» What to do: Please return all of the records verbatim, with the pictures omitted.

[Dataset entries]
========================================================================

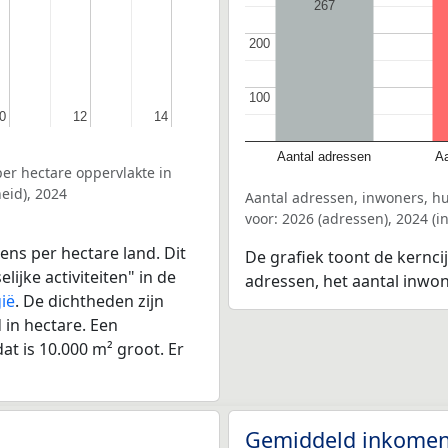
267
200
200
100
100
0
0
12
12
14
14
Aantal adressen
Aa
er hectare oppervlakte in
eid), 2024
Aantal adressen, inwoners, h
voor: 2026 (adressen), 2024 (
ens per hectare land. Dit
De grafiek toont de kernci
ijke activiteiten" in de
adressen, het aantal inwo
ië
. De dichtheden zijn
in hectare. Een
at is 10.000 m² groot. Er
Gemiddeld inkomen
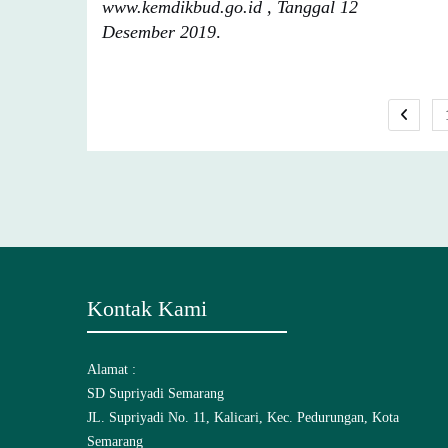
www.kemdikbud.go.id , Tanggal 12
Desember 2019
.
Pos
nav
Kontak Kami
Alamat :
SD Supriyadi Semarang
JL. Supriyadi No. 11, Kalicari, Kec. Pedurungan, Kota
Semarang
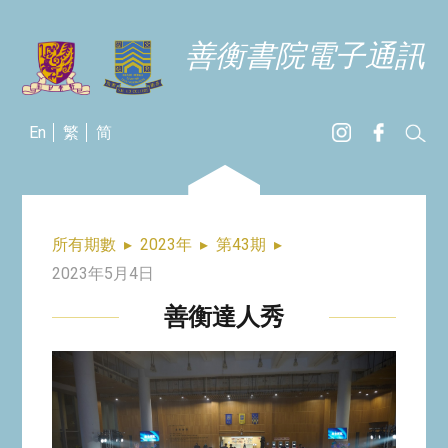
善衡書院電子通訊
En
繁
简
所有期數
▸
2023年
▸
第43期
▸
2023年5月4日
善衡達人秀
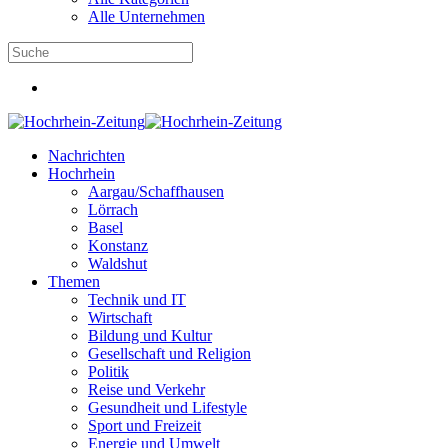
Alle Unternehmen
Nachrichten
Hochrhein
Aargau/Schaffhausen
Lörrach
Basel
Konstanz
Waldshut
Themen
Technik und IT
Wirtschaft
Bildung und Kultur
Gesellschaft und Religion
Politik
Reise und Verkehr
Gesundheit und Lifestyle
Sport und Freizeit
Energie und Umwelt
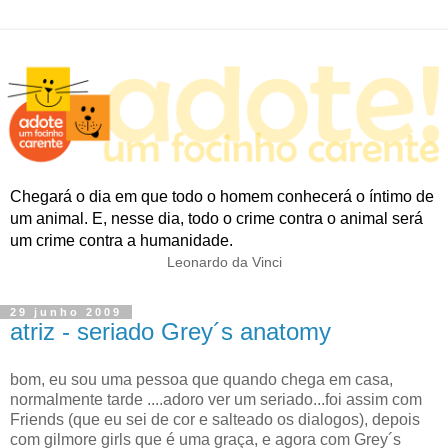
Chegará o dia em que todo o homem conhecerá o íntimo de
um animal. E, nesse dia, todo o crime contra o animal será
um crime contra a humanidade.
Leonardo da Vinci
29 junho 2009
atriz - seriado Grey´s anatomy
bom, eu sou uma pessoa que quando chega em casa,
normalmente tarde ....adoro ver um seriado...foi assim com
Friends (que eu sei de cor e salteado os dialogos), depois
com gilmore girls que é uma graça, e agora com Grey´s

========================================================================

» Answer section:
267
200
200
100
100
0
0
12
12
14
14
Aantal adressen
Aa
er hectare oppervlakte in
eid), 2024
Aantal adressen, inwoners, h
voor: 2026 (adressen), 2024 (
ens per hectare land. Dit
De grafiek toont de kernci
ijke activiteiten" in de
adressen, het aantal inwo
ië
. De dichtheden zijn
in hectare. Een
at is 10.000 m² groot. Er
Gemiddeld inkomen
www.kemdikbud.go.id , Tanggal 12
Desember 2019
.
Pos
nav
Kontak Kami
Alamat :
SD Supriyadi Semarang
JL. Supriyadi No. 11, Kalicari, Kec. Pedurungan, Kota
Semarang
善衡書院電子通訊
En
繁
简
所有期數
▸
2023年
▸
第43期
▸
2023年5月4日
善衡達人秀
Alle Unternehmen
Nachrichten
Hochrhein
Aargau/Schaffhausen
Lörrach
Basel
Konstanz
Waldshut
Themen
Technik und IT
Wirtschaft
Bildung und Kultur
Gesellschaft und Religion
Politik
Reise und Verkehr
Gesundheit und Lifestyle
Sport und Freizeit
Energie und Umwelt
Chegará o dia em que todo o homem conhecerá o íntimo de
um animal. E, nesse dia, todo o crime contra o animal será
um crime contra a humanidade.
Leonardo da Vinci
29 junho 2009
atriz - seriado Grey´s anatomy
bom, eu sou uma pessoa que quando chega em casa,
normalmente tarde ....adoro ver um seriado...foi assim com
Friends (que eu sei de cor e salteado os dialogos), depois
com gilmore girls que é uma graça, e agora com Grey´s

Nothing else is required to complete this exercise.